Document layout analysis data:
=== Begin Enclosure ===

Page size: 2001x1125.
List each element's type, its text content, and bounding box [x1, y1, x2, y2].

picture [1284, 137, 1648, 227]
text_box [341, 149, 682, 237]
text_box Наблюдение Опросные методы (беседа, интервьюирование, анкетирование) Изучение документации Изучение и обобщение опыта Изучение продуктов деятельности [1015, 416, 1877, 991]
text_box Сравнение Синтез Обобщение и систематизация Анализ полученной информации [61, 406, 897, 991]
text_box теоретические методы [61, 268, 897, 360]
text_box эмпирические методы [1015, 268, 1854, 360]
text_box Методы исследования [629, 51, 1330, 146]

=== End Enclosure ===

§ WHAT YOU WILL DO
Repeat, word for word, every line from the line that contains "List each element's" to the end of the entries; include both of those lines and no others.

§ REPLY
List each element's type, its text content, and bounding box [x1, y1, x2, y2].

picture [1284, 137, 1648, 227]
text_box [341, 149, 682, 237]
text_box Наблюдение Опросные методы (беседа, интервьюирование, анкетирование) Изучение документации Изучение и обобщение опыта Изучение продуктов деятельности [1015, 416, 1877, 991]
text_box Сравнение Синтез Обобщение и систематизация Анализ полученной информации [61, 406, 897, 991]
text_box теоретические методы [61, 268, 897, 360]
text_box эмпирические методы [1015, 268, 1854, 360]
text_box Методы исследования [629, 51, 1330, 146]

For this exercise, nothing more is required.